Here

My son Aaron and I saw the Tom Hanks movie “Here” while I was in Minnesota recently.  We both really enjoy going to the movies. In fact, his birthday request one year was to see how many movies we could see in one day.  That was a fun birthday!

The movie “Here” was hard to get into at first, thinking that it was possibly too “artsy” for me.  Then, after Tom Hanks arrived on the scene, it got better. We finally understood what was happening.  At the end, it brought tears to both our eyes. 

One comment Tom Hanks’ character made after his father had died when his wife asked him how he was, he said he was “sad”.  Then he said something about how “sad” is an important emotion.  I have given a lot of thought to that.

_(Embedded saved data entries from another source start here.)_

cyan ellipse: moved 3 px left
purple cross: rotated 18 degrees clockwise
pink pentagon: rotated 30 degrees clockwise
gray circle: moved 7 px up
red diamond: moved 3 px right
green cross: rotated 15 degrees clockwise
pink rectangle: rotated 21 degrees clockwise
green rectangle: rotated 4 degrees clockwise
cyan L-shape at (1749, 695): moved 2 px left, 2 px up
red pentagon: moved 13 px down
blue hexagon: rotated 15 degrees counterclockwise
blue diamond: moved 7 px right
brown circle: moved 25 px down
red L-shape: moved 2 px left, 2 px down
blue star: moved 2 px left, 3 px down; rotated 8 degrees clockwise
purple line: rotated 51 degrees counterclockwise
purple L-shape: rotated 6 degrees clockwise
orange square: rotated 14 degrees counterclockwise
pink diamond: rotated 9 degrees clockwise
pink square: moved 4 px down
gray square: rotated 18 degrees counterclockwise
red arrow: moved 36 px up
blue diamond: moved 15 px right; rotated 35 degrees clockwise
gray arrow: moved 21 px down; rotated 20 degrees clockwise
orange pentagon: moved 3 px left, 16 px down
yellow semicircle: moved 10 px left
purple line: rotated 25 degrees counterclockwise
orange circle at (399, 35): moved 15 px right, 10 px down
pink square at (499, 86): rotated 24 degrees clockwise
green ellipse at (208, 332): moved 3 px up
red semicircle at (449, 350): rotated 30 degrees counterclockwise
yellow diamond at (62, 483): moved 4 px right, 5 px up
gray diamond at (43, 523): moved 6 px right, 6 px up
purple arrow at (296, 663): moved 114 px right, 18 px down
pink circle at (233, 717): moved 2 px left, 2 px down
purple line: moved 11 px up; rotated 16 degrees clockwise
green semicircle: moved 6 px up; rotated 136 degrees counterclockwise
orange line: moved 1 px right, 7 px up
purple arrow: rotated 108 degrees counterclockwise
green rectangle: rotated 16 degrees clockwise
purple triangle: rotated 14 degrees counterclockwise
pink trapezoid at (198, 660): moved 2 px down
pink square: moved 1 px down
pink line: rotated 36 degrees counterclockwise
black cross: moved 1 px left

On Facebook, in many people’s scrapbooks, and in conversations, we often hear about the good, happy times in people’s lives.  Often when we ask someone how they are, they say they are “good” or “fine”.  How many say they are “sad”? How many “sad” occasions appear in scrapbooks?  How many “sad” posts are on Facebook when it is such an important feeling. We can see this in the famous verses from Ecclesiastes that the song “Turn! Turn! Turn” by the Byrds  parallels.  From Ecclesiastes we read:

A Time for Everything

There is a time for everything,
    and a season for every activity under the heavens:

a time to be born and a time to die,
    a time to plant and a time to uproot,
a time to kill and a time to heal,
    a time to tear down and a time to build,
a time to weep and a time to laugh,
    a time to mourn and a time to dance,

a time to scatter stones and a time to gather them,
    a time to embrace and a time to refrain from embracing,
a time to search and a time to give up,
    a time to keep and a time to throw away,
a time to tear and a time to mend,
    a time to be silent and a time to speak,
a time to love and a time to hate,
    a time for war and a time for peace.

Hopefully we all have at least one person in our life that can hear us say, “I am sad,” and not give those platitudes such as “cheer up”, “get over it”, “life will get better”, but rather be like Job’s friends and just sit down next to us and “be there”.

Job 2:11-13

When Job’s three friends, Eliphaz the Temanite, Bildad the Shuhite and Zophar the Naamathite, heard about all the troubles that had come upon him, they set out from their homes and met together by agreement to go and sympathize with him and comfort him. When they saw him from a distance, they could hardly recognize him; they began to weep aloud, and they tore their robes and sprinkled dust on their heads. Then they sat on the ground with him for seven days and seven nights. No one said a word to him, because they saw how great his suffering was.

 

Just sitting there saying nothing is not the easiest thing to do, as we are wired to fix things, make them better, help.  Yet, it is important to read the person, as Job’s friends did, and give up our instincts to make things better, since we rarely can.

Let’s go out there and allow others to be “sad” for a time, if needed.

Let’s go out there and be a real friend.